Invest Ophthalmol Vis Sci; 57(9): OCT314-23, 2016 07 01.
Artigo em Inglês | MEDLINE | ID: mdl-27409488


To determine the sensitivity of the combination of optical coherence tomography angiography (OCTA) and structural optical coherence tomography (OCT) for detecting type 1 neovascularization (NV) and to determine significant factors that preclude visualization of type 1 NV using OCTA.
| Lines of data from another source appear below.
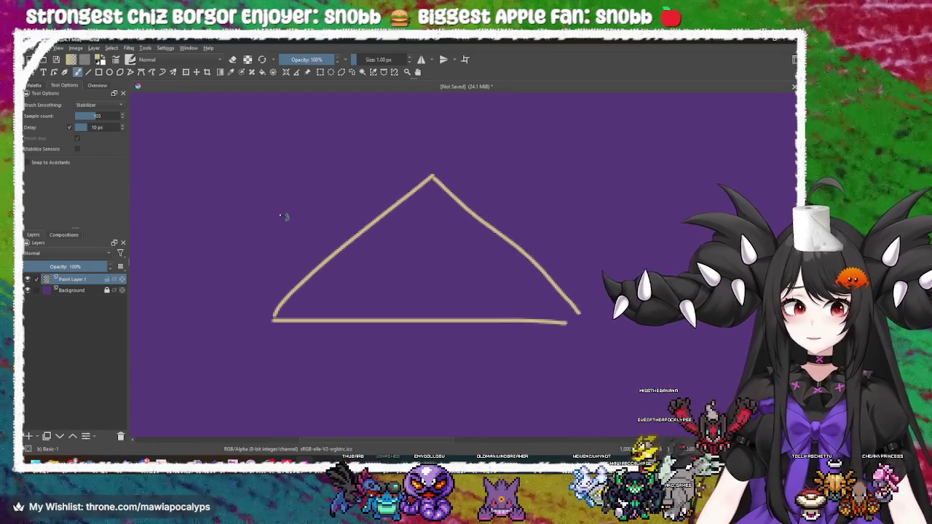
left_click_drag(291, 188, 303, 223)
mouse_move(452, 404)
left_mouse_down()
mouse_move(423, 338)
mouse_move(422, 291)
left_mouse_up()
Multicenter, retrospective cohort study of 115 eyes from 100 patients with type 1 NV. A retrospective review of fluorescein (FA), OCT, and OCTA imaging was performed on a consecutive series of eyes with type 1 NV from five institutions. Unmasked graders utilized FA and structural OCT data to determine the diagnosis of type 1 NV. Masked graders evaluated FA data alone, en face OCTA data alone and combined en face OCTA and structural OCT data to determine the presence of type 1 NV. Sensitivity analyses were performed using combined FA and OCT data as the reference standard.


A total of 105 eyes were diagnosed with type 1 NV using the reference. Of these, 90 (85.7%) could be detected using en face OCTA and structural OCT. The sensitivities of FA data alone and en face OCTA data alone for visualizing type 1 NV were the same (66.7%). Significant factors that precluded visualization of NV using en face OCTA included the height of pigment epithelial detachment, low signal strength, and treatment-naïve disease (P < 0.05, respectively).


En face OCTA and structural OCT showed better detection of type 1 NV than either FA alone or en face OCTA alone. Combining en face OCTA and structural OCT information may therefore be a useful way to noninvasively diagnose and monitor the treatment of type 1 NV.